Um Capítulo Que Quase Poderia Ser Chamado de Hipocrático

Ὁ βίος βραχύς, ἡ δὲ τέχνη μακρή, ὁ δὲ καιρὸς ὀξύς, ἡ δὲ πεῖρα σφαλερή, ἡ δὲ κρίσις χαλεπή.
[A vida é breve; a arte, longa; a oportunidade, passageira; a experiência, enganosa; e o julgamento, difícil.]

(Hipócrates)

No post Contraponto entre a Medicina Tradicional Chinesa e a Medicina Ocidental (22/05/2020) fez-se uma comparação entre as diferentes filosofias por trás das práticas médicas de uma e de outra.

Há, entretanto, inegáveis pontos de contato motivados pela preocupação com a boa prática e com o ser humano. Vejamos, por exemplo, o Capítulo 78 (“As Quatro Razões da Falha do Tratamento” [Zheng Si Shi Lun]) do Su Wen:

Consequentemente, alguns médicos de baixo nível exageram no modo de falar, como um cavalo que galopa a uma distância de mil milhas, mas na verdade ele nem mesmo entende a palpação dos pulsos Cun e Chi; como pode ele saber da astronomia acima, da geografia abaixo e das tarefas humanas no centro, que estejam relacionadas ao tratamento? Os princípios do Yin e do Yang, as condições de concordâncias e adversidade da doença, das vísceras e dos meridianos só podem ser dominadas através da fluidez, da calma e do tempo.

Se alguém só sabe como inspecionar o pulso Cun Kou, mas não sabe como integrá-lo com as Cinco Vísceras, não será capaz de conhecer o motivo da doença. Quando ocorre um contratempo médico, ele primeiro se queixa de que não aprendeu o suficiente, e depois então se queixa da falta de ensinamentos de seu professor. Por isso, se pratica a medicina mas não sabe tratar os pacientes de acordo com os princípios médicos, só pode flanar pelo mercado e tratar as doenças de maneira inábil. Quando, por acaso, o paciente é curado, ele se gaba de sua habilidade.

Ai de mim! Quão sutil e profundo é o princípio da medicina, e quem pode entender as razões? A teoria da medicina pode ser comparada favoravelmente com o céu e a terra e se iguala ao mar profundo. Se não se compreender a importância dos princípios médicos, fica-se confuso, mesmo sendo amparado por alguém que os entenda.

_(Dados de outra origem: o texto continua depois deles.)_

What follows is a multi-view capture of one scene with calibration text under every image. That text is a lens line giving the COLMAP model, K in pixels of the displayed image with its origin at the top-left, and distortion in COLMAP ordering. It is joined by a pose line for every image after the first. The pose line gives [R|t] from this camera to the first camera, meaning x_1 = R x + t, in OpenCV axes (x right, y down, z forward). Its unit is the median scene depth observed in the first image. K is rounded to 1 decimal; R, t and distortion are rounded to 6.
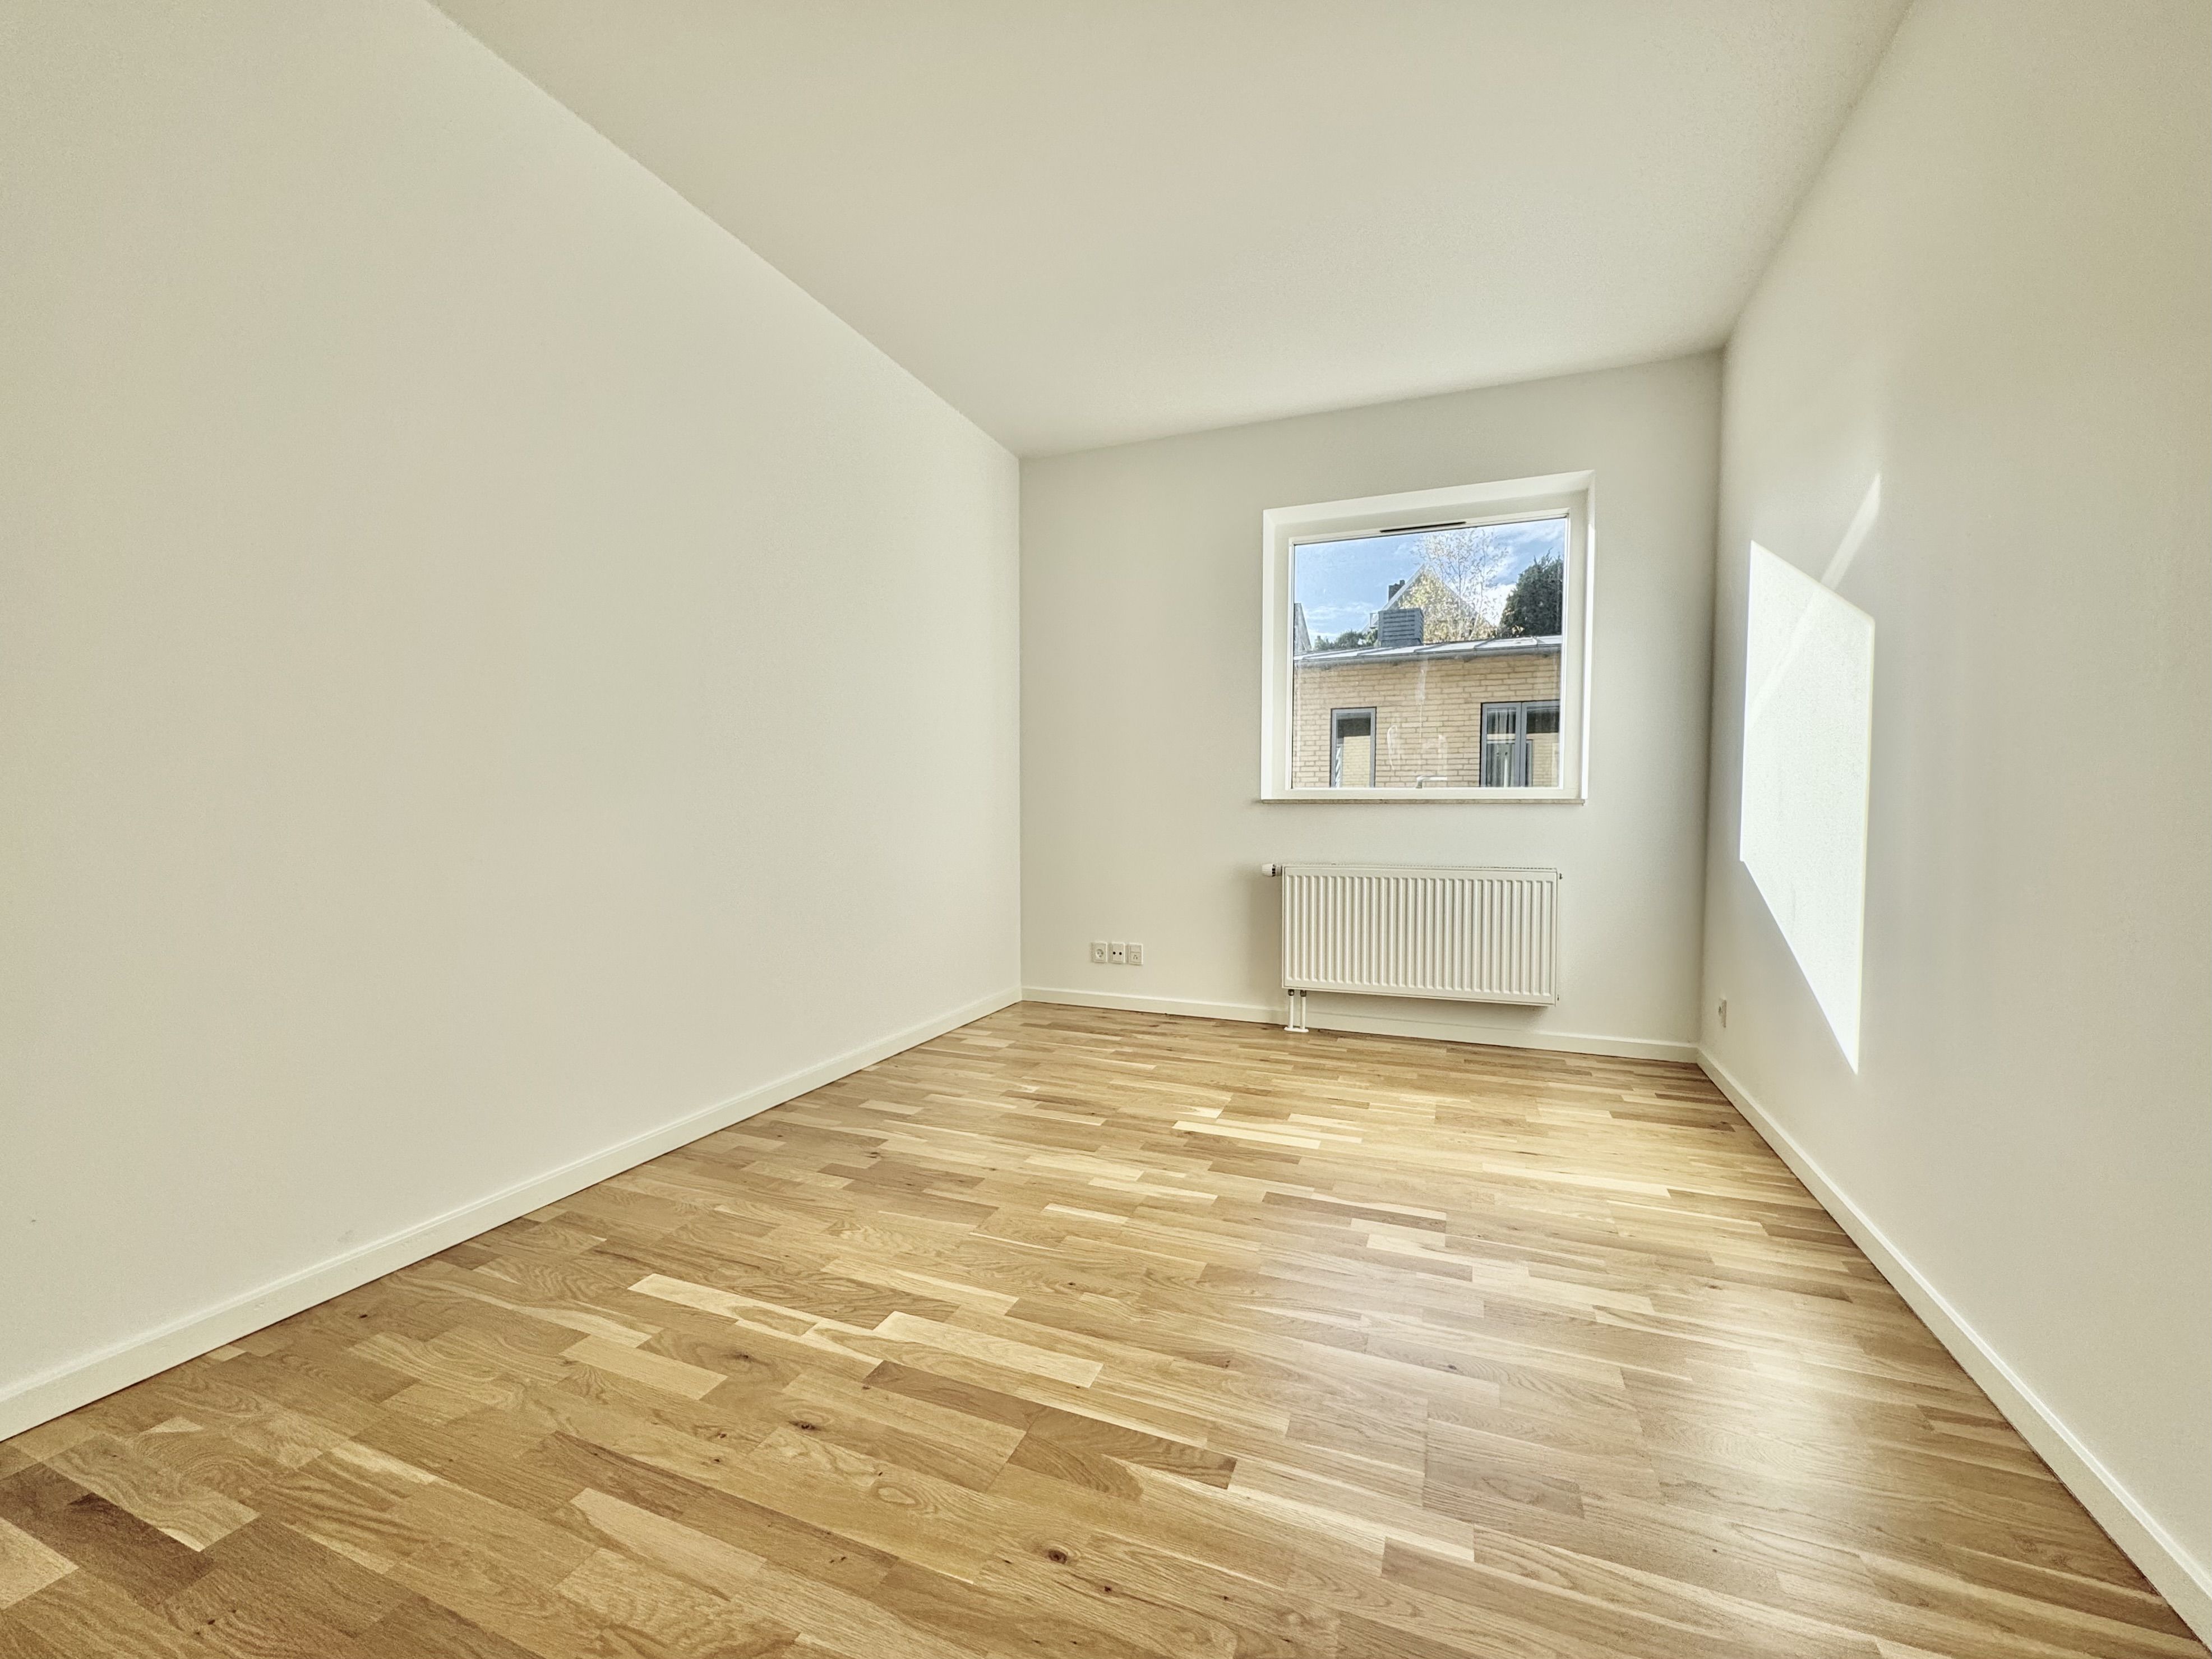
lens RADIAL K [[842.5, 0, 1106.0], [0, 842.5, 829.5], [0, 0, 1]] dist [-0.000136, 0.000297]
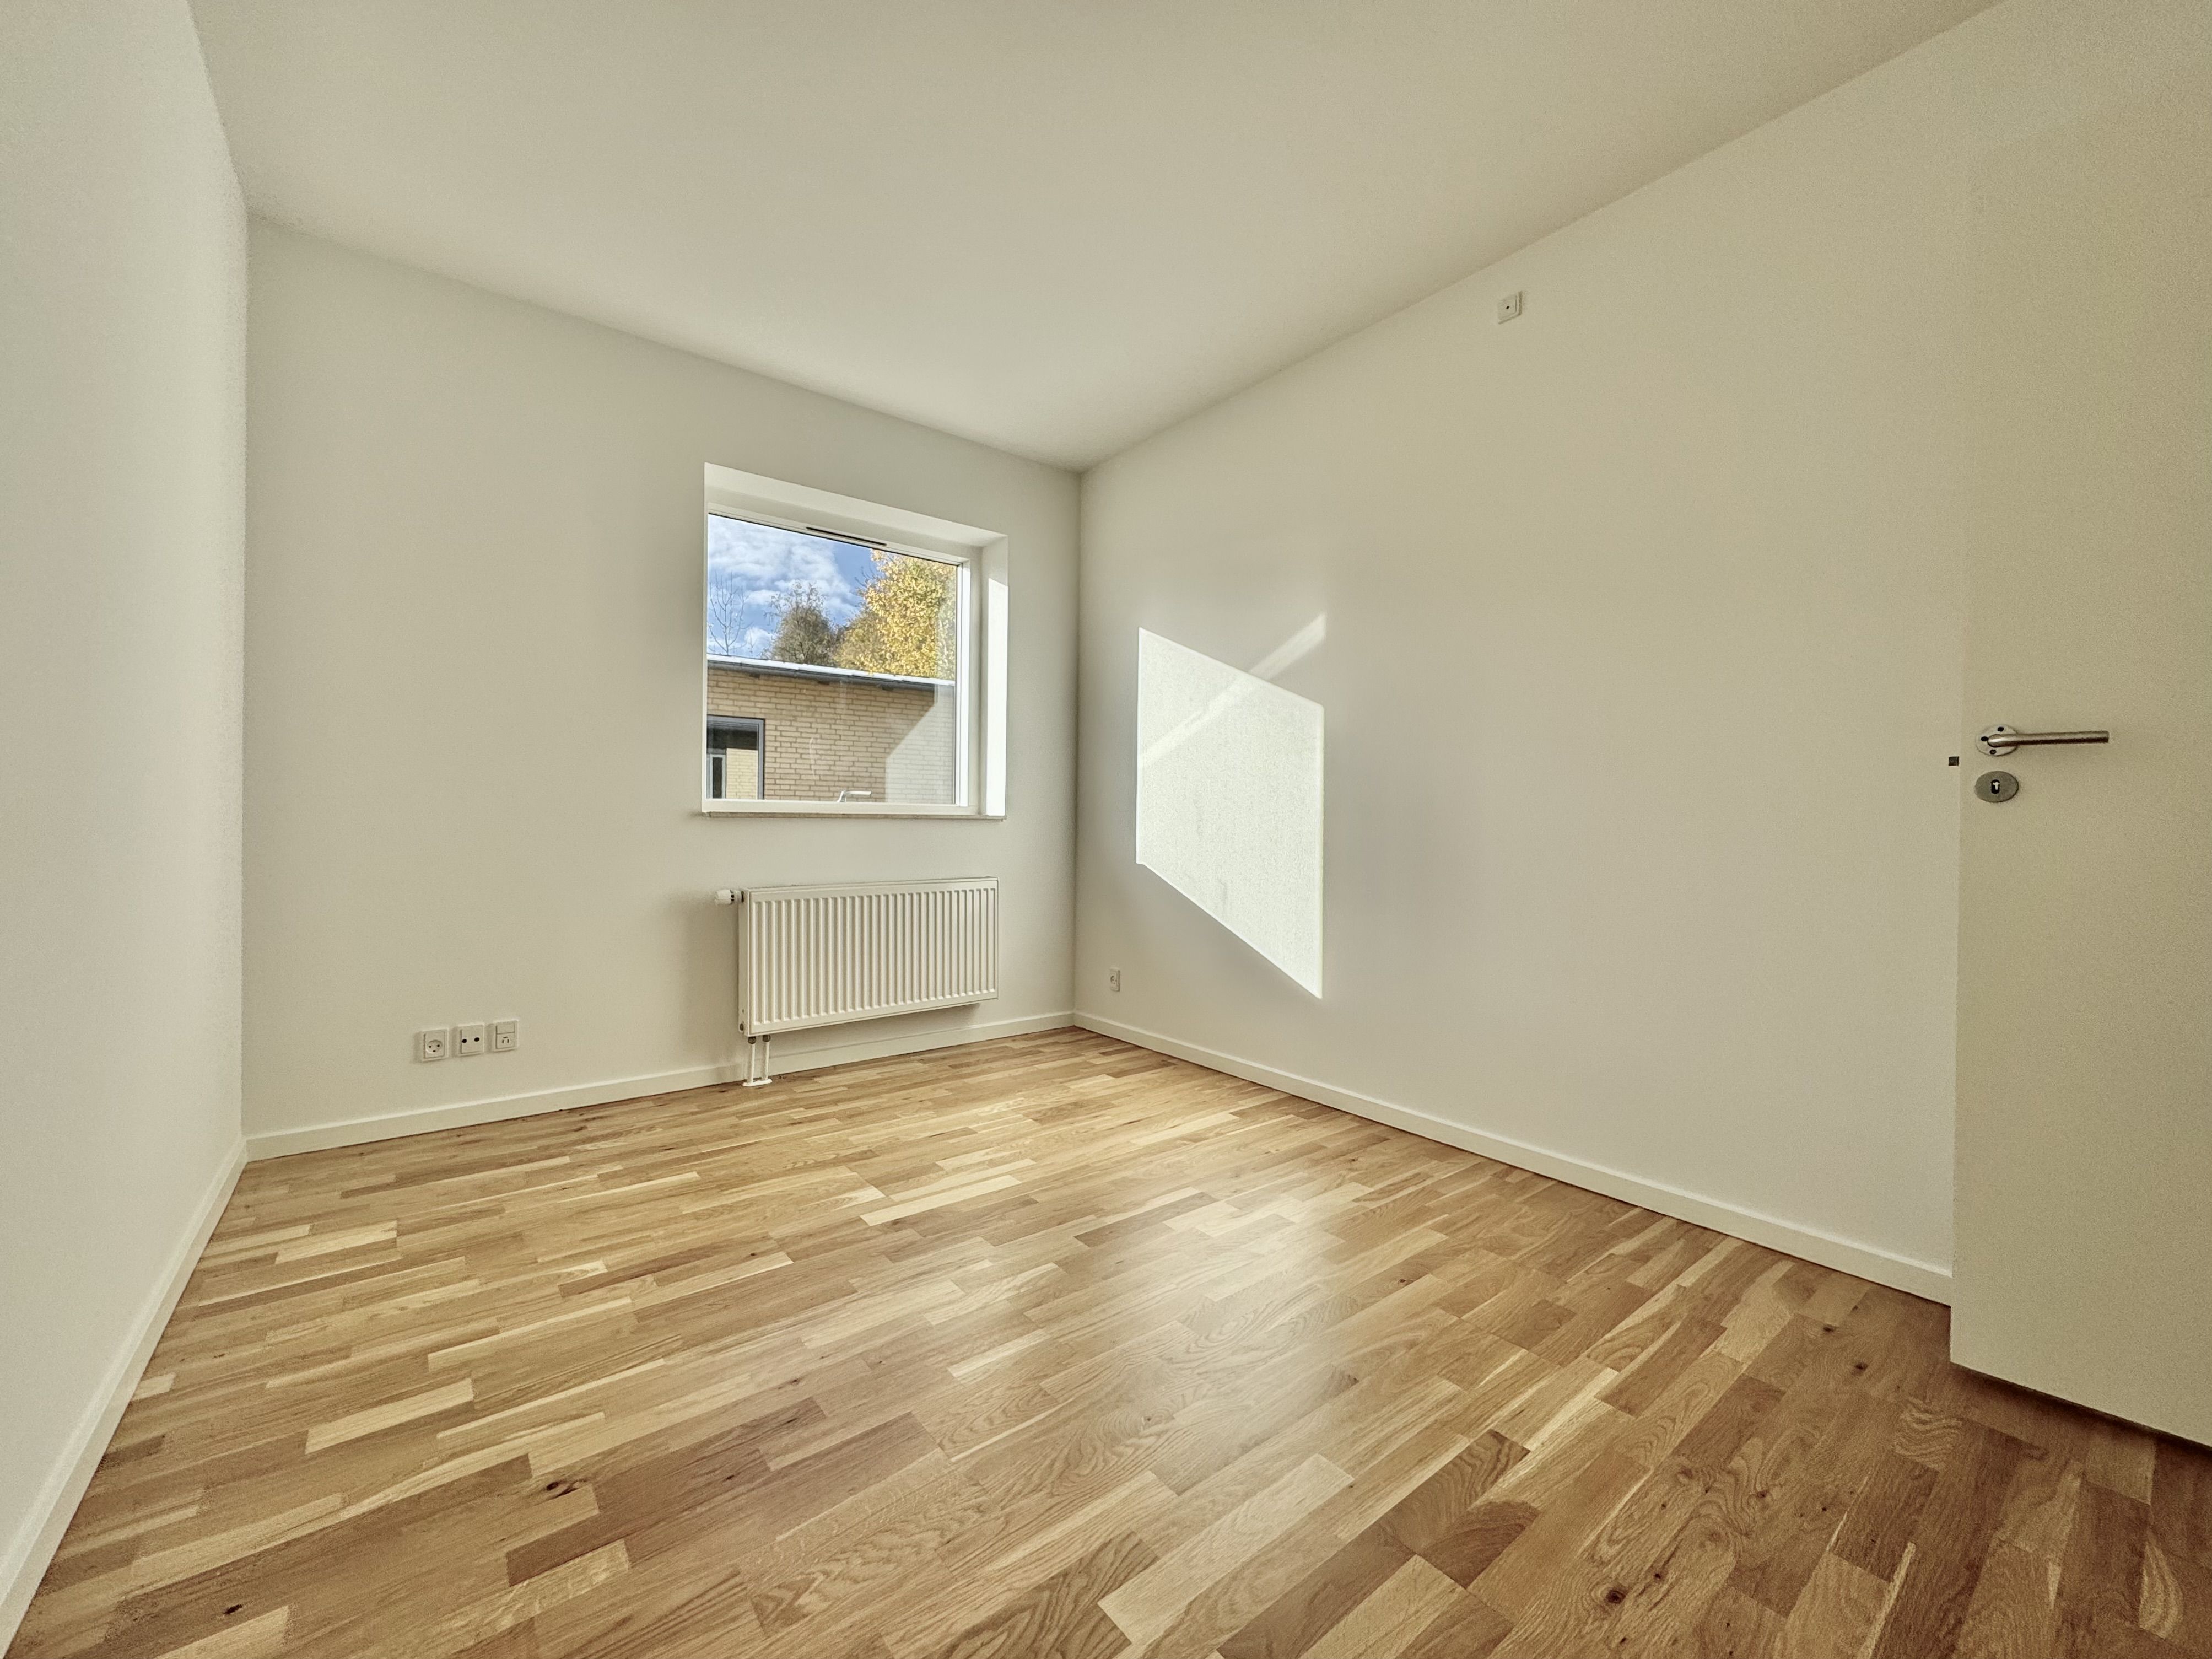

O trecho do texto intitulado Lei do Corpus Hippocraticum complementa de modo notável o trecho supracitado do Su Wen:

O aprendizado da medicina é semelhante à contemplação do crescimento dos frutos na terra; nossa disposição natural é como a terra; as doutrinas dos que ensinam, como as sementes; os aprendizados desde a infância, o cair delas, no tempo devido, na terra laborada; o lugar onde se dá o aprendizado, como o alimento que vem do ar ambiente para o desenvolvimento delas; o amor ao trabalho, (como) o cuidado diário. O tempo fortifica todas essas coisas [para que sejam nutridas por completo].

[Isso é o que devemos] introduzir na arte da medicina para que, depois de termos adquirido completo conhecimento dela, durante as idas e vindas pelas cidades, sejamos considerados médicos não somente de nome mas também de fato. A inexperiência, mau tesouro e mau espólio para aqueles que a têm, em sono ou vigília (i.e. sempre), não compartilha da alegria e da tranquilidade, e alimenta a covardia e o atrevimento. Pois a covardia assinala a falta de capacidade; o atrevimento, a ausência da arte. São duas coisas (distintas), portanto, a ciência e a opinião: uma produz saber, e a outra, ignorância.

Bibliografia:

Bing, Wang. Princípios de medicina interna do Imperador Amarelo. São Paulo, Ícone, 2001. p. 484.
Cairus, Henrique F.; Ribeiro Jr, Wilson A. Textos hipocráticos: o doente, o médico e a doença. Rio de Janeiro, Fiocruz, 2005. p. 170.